* TESTO FORNITO
::::
Intervista a Giacomo Cavallini: tra presente , sogni e futuro.

Tra i protagonisti dell’ottimo inizio stagione dei galletti spicca Giacomo Cavallini, terzino classe 2004 nato a Bologna e arrivato alla corte di mister Miramari dalla Reggiana durante l’ultima sessione estiva di mercato. Noi di “Piazzale della vittoria” abbiamo avuto il piacere di intervistarlo, tra domande sul gol partita di domenica scorsa, esperienze passate e le sue speranze per il futuro.

Buongiorno Cavallini, quanta consapevolezza vi ha dato la vittoria a San Benedetto? Tu personalmente che emozioni hai provato?
::::
Trascrivi senza modifiche la parte del testo fornito che inizia con le parole "Tra i protagonisti" e termina con "emozioni hai provato?". I dati che seguono non hanno alcun ruolo in quanto richiesto.
::::
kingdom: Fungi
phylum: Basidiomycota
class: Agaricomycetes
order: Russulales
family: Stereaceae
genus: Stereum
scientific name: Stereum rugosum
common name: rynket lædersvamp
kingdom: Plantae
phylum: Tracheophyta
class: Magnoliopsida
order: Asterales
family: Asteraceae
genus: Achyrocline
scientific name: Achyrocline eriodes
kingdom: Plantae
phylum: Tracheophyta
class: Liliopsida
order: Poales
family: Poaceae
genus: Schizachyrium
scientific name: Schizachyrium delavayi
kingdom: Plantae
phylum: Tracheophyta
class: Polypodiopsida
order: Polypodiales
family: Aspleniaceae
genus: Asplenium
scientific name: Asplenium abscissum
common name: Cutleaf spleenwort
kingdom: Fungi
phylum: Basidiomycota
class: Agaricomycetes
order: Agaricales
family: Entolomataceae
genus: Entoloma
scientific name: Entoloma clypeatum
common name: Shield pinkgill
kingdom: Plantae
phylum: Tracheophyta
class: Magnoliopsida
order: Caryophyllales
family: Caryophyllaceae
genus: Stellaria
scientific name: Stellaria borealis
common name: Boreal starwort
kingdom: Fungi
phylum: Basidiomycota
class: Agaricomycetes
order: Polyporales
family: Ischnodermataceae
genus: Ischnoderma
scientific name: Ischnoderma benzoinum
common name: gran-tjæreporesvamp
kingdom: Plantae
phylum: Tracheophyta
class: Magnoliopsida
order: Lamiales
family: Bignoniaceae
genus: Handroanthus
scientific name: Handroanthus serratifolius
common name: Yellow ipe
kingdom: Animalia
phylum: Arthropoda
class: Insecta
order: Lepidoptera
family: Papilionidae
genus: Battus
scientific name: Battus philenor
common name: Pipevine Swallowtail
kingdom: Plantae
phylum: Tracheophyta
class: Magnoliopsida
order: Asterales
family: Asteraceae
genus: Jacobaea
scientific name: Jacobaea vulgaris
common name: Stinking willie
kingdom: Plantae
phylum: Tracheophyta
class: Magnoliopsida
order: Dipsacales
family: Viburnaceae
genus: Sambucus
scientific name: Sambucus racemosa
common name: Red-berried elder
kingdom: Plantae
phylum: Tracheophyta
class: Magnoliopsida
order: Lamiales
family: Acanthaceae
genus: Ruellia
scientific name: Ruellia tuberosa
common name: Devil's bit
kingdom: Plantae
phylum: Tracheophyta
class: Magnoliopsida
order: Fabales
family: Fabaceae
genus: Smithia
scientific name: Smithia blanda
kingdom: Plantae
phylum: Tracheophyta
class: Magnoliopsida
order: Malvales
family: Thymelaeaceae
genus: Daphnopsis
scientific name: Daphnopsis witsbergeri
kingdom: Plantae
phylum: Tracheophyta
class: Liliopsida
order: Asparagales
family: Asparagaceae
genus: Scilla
::::
* SOLUZIONE SCRITTA
Tra i protagonisti dell’ottimo inizio stagione dei galletti spicca Giacomo Cavallini, terzino classe 2004 nato a Bologna e arrivato alla corte di mister Miramari dalla Reggiana durante l’ultima sessione estiva di mercato. Noi di “Piazzale della vittoria” abbiamo avuto il piacere di intervistarlo, tra domande sul gol partita di domenica scorsa, esperienze passate e le sue speranze per il futuro.

Buongiorno Cavallini, quanta consapevolezza vi ha dato la vittoria a San Benedetto? Tu personalmente che emozioni hai provato?